Each line of the records that holds the word "trace" should be copied out.

__Rendered images with source text__

Start of Block

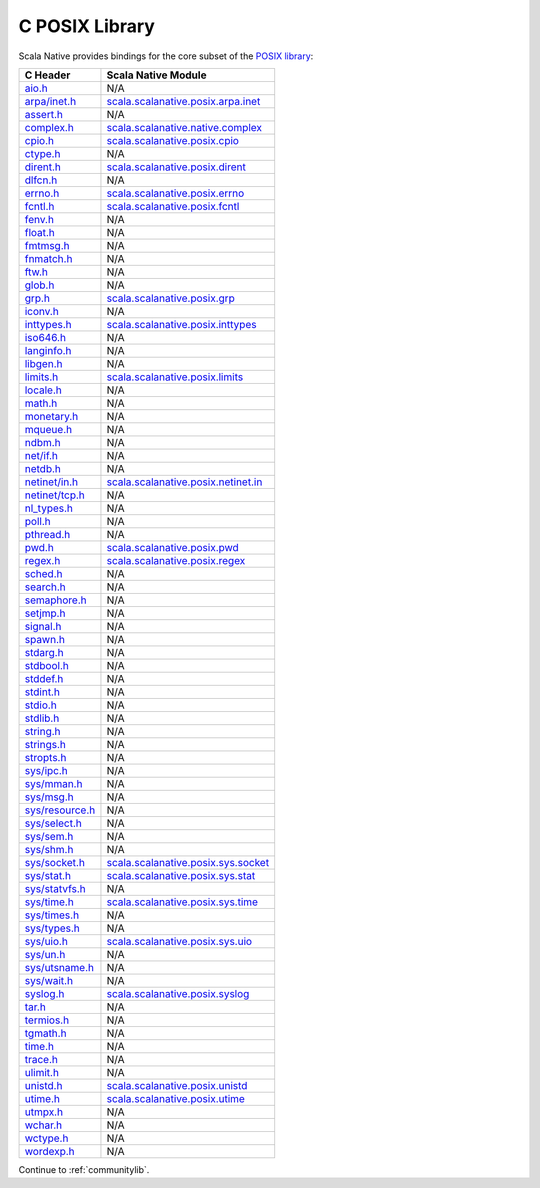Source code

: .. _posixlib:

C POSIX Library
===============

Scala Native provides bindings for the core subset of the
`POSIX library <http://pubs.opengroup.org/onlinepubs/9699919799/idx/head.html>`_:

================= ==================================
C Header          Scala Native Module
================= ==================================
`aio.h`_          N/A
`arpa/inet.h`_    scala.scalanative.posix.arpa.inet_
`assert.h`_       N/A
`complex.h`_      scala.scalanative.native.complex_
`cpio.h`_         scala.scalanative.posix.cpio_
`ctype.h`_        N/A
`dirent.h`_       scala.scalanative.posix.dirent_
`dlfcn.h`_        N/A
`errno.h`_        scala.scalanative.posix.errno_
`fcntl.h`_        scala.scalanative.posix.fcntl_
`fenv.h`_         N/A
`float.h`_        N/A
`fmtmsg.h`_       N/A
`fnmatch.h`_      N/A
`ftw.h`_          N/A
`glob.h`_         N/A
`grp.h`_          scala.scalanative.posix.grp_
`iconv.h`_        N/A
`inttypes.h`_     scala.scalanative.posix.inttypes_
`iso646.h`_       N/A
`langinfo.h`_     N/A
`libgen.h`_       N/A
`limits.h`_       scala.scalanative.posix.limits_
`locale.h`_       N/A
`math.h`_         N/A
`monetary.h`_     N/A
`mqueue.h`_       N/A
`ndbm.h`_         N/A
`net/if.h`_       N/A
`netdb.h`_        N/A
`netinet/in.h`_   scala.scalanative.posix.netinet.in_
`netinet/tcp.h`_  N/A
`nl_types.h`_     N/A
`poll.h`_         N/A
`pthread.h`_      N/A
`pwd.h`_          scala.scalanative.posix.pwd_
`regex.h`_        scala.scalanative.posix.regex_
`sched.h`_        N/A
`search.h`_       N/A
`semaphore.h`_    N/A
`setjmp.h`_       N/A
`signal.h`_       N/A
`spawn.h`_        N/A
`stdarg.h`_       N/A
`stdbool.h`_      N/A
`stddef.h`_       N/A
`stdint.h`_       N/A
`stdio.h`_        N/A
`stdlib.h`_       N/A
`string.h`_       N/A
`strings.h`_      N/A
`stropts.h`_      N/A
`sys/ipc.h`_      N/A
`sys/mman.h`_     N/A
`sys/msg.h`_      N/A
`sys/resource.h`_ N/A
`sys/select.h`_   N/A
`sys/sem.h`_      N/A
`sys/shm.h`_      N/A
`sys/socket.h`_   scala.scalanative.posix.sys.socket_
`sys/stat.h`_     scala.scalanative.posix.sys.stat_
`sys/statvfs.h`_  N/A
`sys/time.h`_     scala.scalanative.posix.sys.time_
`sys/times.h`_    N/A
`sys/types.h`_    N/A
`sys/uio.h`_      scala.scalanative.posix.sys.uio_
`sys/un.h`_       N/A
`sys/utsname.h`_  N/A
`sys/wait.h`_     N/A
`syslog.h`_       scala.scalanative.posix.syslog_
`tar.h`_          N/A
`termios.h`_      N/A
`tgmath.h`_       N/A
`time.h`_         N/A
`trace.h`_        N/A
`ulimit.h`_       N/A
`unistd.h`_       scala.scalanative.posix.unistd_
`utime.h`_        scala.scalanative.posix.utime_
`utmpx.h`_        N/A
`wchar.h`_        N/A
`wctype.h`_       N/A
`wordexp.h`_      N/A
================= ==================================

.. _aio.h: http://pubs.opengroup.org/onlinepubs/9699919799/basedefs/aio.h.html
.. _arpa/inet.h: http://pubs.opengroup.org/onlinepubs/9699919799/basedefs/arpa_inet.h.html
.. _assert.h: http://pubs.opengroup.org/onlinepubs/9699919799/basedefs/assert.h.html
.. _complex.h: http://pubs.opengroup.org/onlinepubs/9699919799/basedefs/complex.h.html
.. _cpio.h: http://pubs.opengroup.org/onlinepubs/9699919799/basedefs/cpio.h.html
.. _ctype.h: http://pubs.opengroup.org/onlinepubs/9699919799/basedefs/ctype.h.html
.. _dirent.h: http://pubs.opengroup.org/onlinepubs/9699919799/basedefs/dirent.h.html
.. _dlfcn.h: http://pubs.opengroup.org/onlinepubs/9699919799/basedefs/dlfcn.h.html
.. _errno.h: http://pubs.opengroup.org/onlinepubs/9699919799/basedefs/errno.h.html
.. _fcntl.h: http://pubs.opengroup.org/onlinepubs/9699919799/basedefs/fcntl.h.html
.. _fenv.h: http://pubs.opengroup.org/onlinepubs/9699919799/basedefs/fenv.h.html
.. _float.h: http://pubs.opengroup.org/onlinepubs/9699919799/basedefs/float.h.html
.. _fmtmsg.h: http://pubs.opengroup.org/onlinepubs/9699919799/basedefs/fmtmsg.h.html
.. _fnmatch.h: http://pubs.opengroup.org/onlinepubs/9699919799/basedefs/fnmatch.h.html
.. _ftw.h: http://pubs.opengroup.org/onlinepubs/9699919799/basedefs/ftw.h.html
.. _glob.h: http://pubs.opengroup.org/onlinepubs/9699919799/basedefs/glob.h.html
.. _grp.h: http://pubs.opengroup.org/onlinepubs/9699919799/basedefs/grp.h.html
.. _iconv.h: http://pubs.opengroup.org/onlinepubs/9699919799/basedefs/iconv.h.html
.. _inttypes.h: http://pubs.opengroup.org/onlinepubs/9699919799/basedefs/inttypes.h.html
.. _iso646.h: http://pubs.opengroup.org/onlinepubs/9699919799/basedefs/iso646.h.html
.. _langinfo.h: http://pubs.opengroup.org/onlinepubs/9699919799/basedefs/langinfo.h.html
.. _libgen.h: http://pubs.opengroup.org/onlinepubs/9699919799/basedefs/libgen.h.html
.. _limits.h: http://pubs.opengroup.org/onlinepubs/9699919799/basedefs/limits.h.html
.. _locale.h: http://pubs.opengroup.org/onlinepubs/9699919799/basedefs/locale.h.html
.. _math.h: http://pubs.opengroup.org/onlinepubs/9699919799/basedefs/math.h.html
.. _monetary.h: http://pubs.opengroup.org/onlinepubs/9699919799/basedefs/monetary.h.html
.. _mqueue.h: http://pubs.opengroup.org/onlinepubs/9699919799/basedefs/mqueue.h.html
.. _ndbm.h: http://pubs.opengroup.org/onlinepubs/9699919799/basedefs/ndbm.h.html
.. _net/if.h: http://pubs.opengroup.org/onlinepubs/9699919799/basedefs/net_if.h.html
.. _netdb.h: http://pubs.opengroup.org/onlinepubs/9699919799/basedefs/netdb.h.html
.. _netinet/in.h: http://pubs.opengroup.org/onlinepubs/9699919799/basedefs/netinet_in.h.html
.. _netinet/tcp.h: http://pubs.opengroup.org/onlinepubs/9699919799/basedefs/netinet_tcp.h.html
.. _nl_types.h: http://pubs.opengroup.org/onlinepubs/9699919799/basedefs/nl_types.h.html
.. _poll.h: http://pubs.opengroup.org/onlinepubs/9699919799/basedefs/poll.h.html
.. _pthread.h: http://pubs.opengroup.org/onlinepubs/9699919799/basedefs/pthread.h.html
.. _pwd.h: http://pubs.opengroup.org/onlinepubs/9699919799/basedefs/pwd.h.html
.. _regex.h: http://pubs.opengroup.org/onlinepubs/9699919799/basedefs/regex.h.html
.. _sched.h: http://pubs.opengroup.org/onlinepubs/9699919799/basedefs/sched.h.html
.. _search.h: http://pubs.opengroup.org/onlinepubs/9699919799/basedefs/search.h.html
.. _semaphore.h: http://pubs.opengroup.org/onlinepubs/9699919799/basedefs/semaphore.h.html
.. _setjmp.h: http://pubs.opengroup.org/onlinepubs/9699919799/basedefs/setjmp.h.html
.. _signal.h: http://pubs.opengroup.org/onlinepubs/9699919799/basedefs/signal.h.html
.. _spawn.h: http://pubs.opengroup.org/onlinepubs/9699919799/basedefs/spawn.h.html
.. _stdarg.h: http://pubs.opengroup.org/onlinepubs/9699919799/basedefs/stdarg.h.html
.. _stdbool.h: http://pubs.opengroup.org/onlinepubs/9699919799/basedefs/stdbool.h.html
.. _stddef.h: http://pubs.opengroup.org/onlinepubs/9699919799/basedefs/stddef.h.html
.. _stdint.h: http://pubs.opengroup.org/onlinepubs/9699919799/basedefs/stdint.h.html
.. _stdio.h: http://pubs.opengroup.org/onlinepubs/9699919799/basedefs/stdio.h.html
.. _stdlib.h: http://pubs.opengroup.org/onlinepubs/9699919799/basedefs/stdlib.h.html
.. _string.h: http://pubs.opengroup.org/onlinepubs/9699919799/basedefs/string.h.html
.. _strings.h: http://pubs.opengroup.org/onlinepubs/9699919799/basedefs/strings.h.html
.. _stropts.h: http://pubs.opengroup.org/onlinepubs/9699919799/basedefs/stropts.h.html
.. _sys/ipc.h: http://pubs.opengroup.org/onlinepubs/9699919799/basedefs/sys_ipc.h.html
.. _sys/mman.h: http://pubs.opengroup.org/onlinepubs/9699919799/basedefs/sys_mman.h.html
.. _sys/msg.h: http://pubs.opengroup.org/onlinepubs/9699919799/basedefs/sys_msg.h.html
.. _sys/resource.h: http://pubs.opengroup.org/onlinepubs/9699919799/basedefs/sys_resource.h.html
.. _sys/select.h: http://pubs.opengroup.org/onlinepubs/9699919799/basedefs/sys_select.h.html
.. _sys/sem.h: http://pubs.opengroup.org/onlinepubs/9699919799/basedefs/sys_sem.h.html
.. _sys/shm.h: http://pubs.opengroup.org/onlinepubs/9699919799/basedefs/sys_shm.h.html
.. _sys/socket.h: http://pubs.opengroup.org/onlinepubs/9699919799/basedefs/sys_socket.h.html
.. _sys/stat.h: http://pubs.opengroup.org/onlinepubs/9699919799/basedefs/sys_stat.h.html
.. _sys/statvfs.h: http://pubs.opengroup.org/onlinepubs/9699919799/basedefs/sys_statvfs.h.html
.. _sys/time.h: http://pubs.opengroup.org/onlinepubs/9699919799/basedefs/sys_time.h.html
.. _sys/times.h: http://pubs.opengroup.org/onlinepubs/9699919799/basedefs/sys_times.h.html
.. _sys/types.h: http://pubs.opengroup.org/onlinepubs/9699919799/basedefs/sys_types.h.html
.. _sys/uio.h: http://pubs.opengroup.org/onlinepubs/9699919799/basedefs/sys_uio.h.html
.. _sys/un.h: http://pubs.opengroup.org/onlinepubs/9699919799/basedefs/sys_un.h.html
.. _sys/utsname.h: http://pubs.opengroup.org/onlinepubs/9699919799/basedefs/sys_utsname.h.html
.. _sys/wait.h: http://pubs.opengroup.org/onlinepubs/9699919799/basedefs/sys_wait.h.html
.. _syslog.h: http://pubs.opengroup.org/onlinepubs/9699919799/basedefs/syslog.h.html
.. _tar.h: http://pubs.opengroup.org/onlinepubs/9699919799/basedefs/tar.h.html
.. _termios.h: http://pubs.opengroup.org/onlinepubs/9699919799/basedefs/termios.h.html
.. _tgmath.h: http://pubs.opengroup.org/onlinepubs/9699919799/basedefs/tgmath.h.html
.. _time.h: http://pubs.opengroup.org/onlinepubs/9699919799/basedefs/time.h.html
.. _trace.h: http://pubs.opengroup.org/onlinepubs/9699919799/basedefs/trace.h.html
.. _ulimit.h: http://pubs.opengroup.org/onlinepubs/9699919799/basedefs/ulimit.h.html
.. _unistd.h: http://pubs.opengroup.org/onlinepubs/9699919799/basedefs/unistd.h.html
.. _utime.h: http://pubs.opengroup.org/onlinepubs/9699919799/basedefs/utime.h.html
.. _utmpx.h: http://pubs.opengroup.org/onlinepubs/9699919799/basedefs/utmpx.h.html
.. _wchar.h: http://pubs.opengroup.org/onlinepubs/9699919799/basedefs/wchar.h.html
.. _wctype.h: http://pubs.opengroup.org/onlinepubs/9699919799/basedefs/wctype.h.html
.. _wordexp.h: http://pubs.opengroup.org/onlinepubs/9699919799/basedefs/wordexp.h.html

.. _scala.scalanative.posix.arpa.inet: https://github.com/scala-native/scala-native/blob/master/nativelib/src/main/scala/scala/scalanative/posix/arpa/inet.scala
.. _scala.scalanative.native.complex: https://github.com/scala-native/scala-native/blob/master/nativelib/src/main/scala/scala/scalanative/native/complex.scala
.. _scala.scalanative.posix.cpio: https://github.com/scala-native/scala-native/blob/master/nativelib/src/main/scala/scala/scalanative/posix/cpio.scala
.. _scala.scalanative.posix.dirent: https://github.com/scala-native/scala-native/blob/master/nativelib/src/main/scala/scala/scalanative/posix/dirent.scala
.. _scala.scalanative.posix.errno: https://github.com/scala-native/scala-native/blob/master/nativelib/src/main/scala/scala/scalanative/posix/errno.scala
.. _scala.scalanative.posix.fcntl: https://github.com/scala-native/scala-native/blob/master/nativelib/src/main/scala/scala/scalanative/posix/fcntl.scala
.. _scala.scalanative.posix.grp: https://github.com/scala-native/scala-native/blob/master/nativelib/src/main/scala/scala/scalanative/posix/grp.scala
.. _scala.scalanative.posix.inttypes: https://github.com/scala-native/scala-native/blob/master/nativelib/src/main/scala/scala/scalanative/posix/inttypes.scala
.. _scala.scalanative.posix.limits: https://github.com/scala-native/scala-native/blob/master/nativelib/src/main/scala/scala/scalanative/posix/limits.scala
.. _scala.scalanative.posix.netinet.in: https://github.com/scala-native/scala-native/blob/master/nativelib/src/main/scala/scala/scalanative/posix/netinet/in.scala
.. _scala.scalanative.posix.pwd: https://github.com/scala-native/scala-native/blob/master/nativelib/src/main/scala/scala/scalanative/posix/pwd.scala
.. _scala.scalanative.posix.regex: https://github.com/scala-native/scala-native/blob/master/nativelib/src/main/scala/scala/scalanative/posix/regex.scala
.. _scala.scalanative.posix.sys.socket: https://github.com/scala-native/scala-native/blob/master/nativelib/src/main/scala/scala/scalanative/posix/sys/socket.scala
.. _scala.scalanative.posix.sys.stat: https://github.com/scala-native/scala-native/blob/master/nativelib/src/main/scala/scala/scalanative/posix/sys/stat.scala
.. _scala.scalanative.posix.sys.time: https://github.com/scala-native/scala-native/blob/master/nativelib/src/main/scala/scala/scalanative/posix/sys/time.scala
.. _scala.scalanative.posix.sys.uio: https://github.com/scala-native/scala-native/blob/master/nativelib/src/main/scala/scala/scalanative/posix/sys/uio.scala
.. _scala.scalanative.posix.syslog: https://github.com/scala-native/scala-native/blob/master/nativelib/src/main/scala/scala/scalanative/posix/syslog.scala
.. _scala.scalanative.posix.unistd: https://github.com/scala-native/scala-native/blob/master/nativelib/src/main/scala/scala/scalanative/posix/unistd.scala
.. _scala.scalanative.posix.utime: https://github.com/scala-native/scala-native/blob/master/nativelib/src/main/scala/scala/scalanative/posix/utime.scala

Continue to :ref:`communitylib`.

End of Block

__Response to the exercise__
`trace.h`_        N/A
.. _trace.h: http://pubs.opengroup.org/onlinepubs/9699919799/basedefs/trace.h.html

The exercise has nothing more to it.